Your answer must be every line of the data that contains "today".

Extracted records

------------------------------------------------

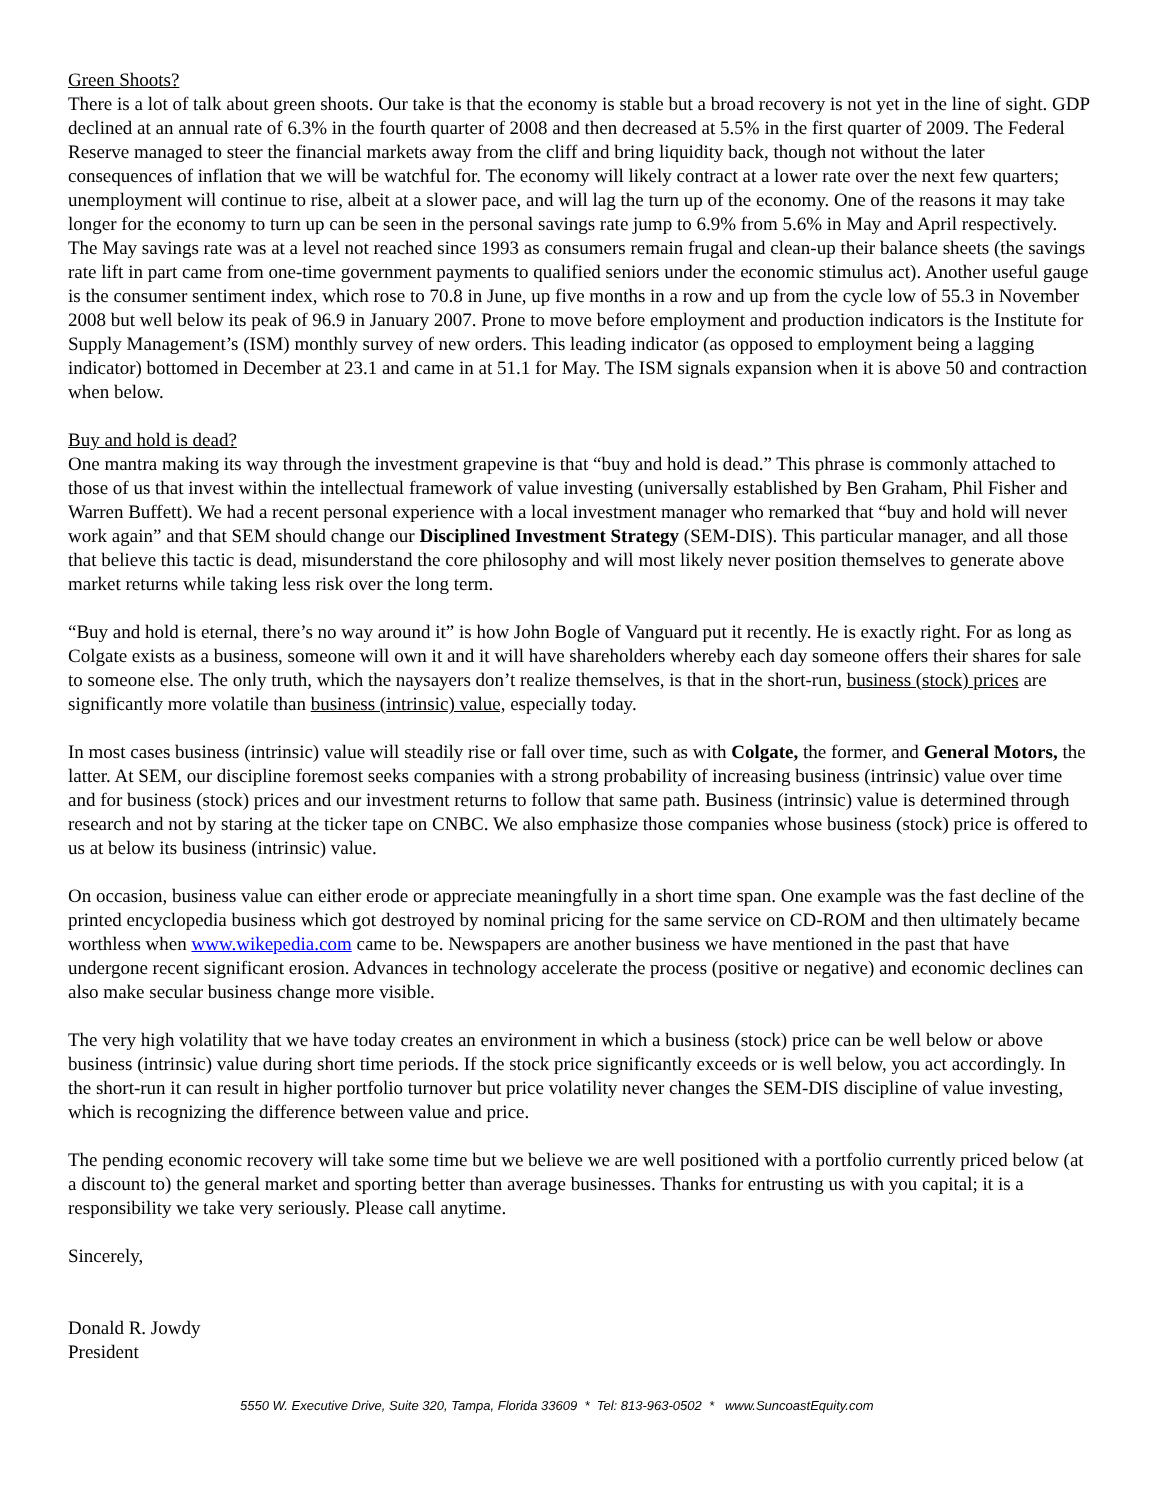Green Shoots?
There is a lot of talk about green shoots. Our take is that the economy is stable but a broad recovery is not yet in the line of sight. GDP declined at an annual rate of 6.3% in the fourth quarter of 2008 and then decreased at 5.5% in the first quarter of 2009. The Federal Reserve managed to steer the financial markets away from the cliff and bring liquidity back, though not without the later consequences of inflation that we will be watchful for. The economy will likely contract at a lower rate over the next few quarters; unemployment will continue to rise, albeit at a slower pace, and will lag the turn up of the economy. One of the reasons it may take longer for the economy to turn up can be seen in the personal savings rate jump to 6.9% from 5.6% in May and April respectively. The May savings rate was at a level not reached since 1993 as consumers remain frugal and clean-up their balance sheets (the savings rate lift in part came from one-time government payments to qualified seniors under the economic stimulus act). Another useful gauge is the consumer sentiment index, which rose to 70.8 in June, up five months in a row and up from the cycle low of 55.3 in November 2008 but well below its peak of 96.9 in January 2007. Prone to move before employment and production indicators is the Institute for Supply Management’s (ISM) monthly survey of new orders. This leading indicator (as opposed to employment being a lagging indicator) bottomed in December at 23.1 and came in at 51.1 for May. The ISM signals expansion when it is above 50 and contraction when below.
Buy and hold is dead?
One mantra making its way through the investment grapevine is that “buy and hold is dead.” This phrase is commonly attached to those of us that invest within the intellectual framework of value investing (universally established by Ben Graham, Phil Fisher and Warren Buffett). We had a recent personal experience with a local investment manager who remarked that “buy and hold will never work again” and that SEM should change our Disciplined Investment Strategy (SEM-DIS). This particular manager, and all those that believe this tactic is dead, misunderstand the core philosophy and will most likely never position themselves to generate above market returns while taking less risk over the long term.
“Buy and hold is eternal, there’s no way around it” is how John Bogle of Vanguard put it recently. He is exactly right. For as long as Colgate exists as a business, someone will own it and it will have shareholders whereby each day someone offers their shares for sale to someone else. The only truth, which the naysayers don’t realize themselves, is that in the short-run, business (stock) prices are significantly more volatile than business (intrinsic) value, especially today.
In most cases business (intrinsic) value will steadily rise or fall over time, such as with Colgate, the former, and General Motors, the latter. At SEM, our discipline foremost seeks companies with a strong probability of increasing business (intrinsic) value over time and for business (stock) prices and our investment returns to follow that same path. Business (intrinsic) value is determined through research and not by staring at the ticker tape on CNBC. We also emphasize those companies whose business (stock) price is offered to us at below its business (intrinsic) value.
On occasion, business value can either erode or appreciate meaningfully in a short time span. One example was the fast decline of the printed encyclopedia business which got destroyed by nominal pricing for the same service on CD-ROM and then ultimately became worthless when www.wikepedia.com came to be. Newspapers are another business we have mentioned in the past that have undergone recent significant erosion. Advances in technology accelerate the process (positive or negative) and economic declines can also make secular business change more visible.
The very high volatility that we have today creates an environment in which a business (stock) price can be well below or above business (intrinsic) value during short time periods. If the stock price significantly exceeds or is well below, you act accordingly. In the short-run it can result in higher portfolio turnover but price volatility never changes the SEM-DIS discipline of value investing, which is recognizing the difference between value and price.
The pending economic recovery will take some time but we believe we are well positioned with a portfolio currently priced below (at a discount to) the general market and sporting better than average businesses. Thanks for entrusting us with you capital; it is a responsibility we take very seriously. Please call anytime.
Sincerely,
Donald R. Jowdy
President
5550 W. Executive Drive, Suite 320, Tampa, Florida 33609 * Tel: 813-963-0502 * www.SuncoastEquity.com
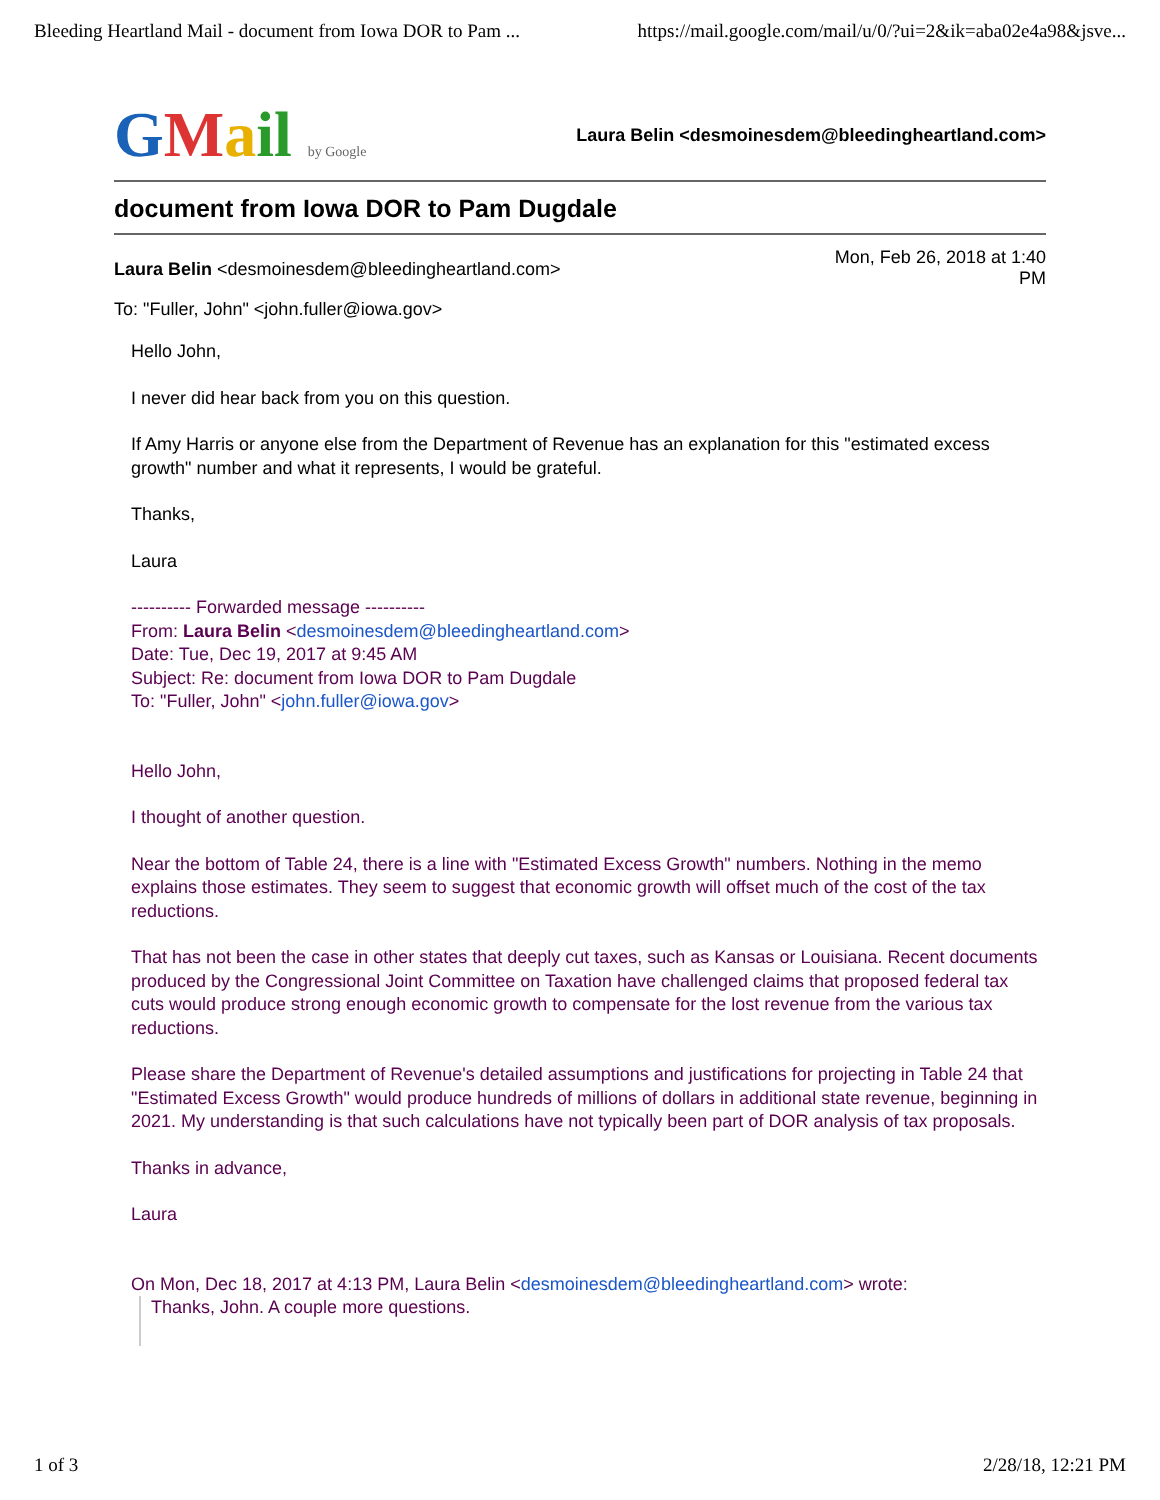Bleeding Heartland Mail - document from Iowa DOR to Pam ... https://mail.google.com/mail/u/0/?ui=2&ik=aba02e4a98&jsve...
GMail by Google
Laura Belin <desmoinesdem@bleedingheartland.com>
document from Iowa DOR to Pam Dugdale
Laura Belin <desmoinesdem@bleedingheartland.com>
Mon, Feb 26, 2018 at 1:40
PM
To: "Fuller, John" <john.fuller@iowa.gov>
Hello John,
I never did hear back from you on this question.
If Amy Harris or anyone else from the Department of Revenue has an explanation for this "estimated excess growth" number and what it represents, I would be grateful.
Thanks,
Laura
---------- Forwarded message ----------
From: Laura Belin <desmoinesdem@bleedingheartland.com>
Date: Tue, Dec 19, 2017 at 9:45 AM
Subject: Re: document from Iowa DOR to Pam Dugdale
To: "Fuller, John" <john.fuller@iowa.gov>
Hello John,
I thought of another question.
Near the bottom of Table 24, there is a line with "Estimated Excess Growth" numbers. Nothing in the memo explains those estimates. They seem to suggest that economic growth will offset much of the cost of the tax reductions.
That has not been the case in other states that deeply cut taxes, such as Kansas or Louisiana. Recent documents produced by the Congressional Joint Committee on Taxation have challenged claims that proposed federal tax cuts would produce strong enough economic growth to compensate for the lost revenue from the various tax reductions.
Please share the Department of Revenue's detailed assumptions and justifications for projecting in Table 24 that "Estimated Excess Growth" would produce hundreds of millions of dollars in additional state revenue, beginning in 2021. My understanding is that such calculations have not typically been part of DOR analysis of tax proposals.
Thanks in advance,
Laura
On Mon, Dec 18, 2017 at 4:13 PM, Laura Belin <desmoinesdem@bleedingheartland.com> wrote:
Thanks, John. A couple more questions.
1 of 3 2/28/18, 12:21 PM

------------------------------------------------

* Worked solution
“Buy and hold is eternal, there’s no way around it” is how John Bogle of Vanguard put it recently. He is exactly right. For as long as Colgate exists as a business, someone will own it and it will have shareholders whereby each day someone offers their shares for sale to someone else. The only truth, which the naysayers don’t realize themselves, is that in the short-run, business (stock) prices are significantly more volatile than business (intrinsic) value, especially today.
The very high volatility that we have today creates an environment in which a business (stock) price can be well below or above business (intrinsic) value during short time periods. If the stock price significantly exceeds or is well below, you act accordingly. In the short-run it can result in higher portfolio turnover but price volatility never changes the SEM-DIS discipline of value investing, which is recognizing the difference between value and price.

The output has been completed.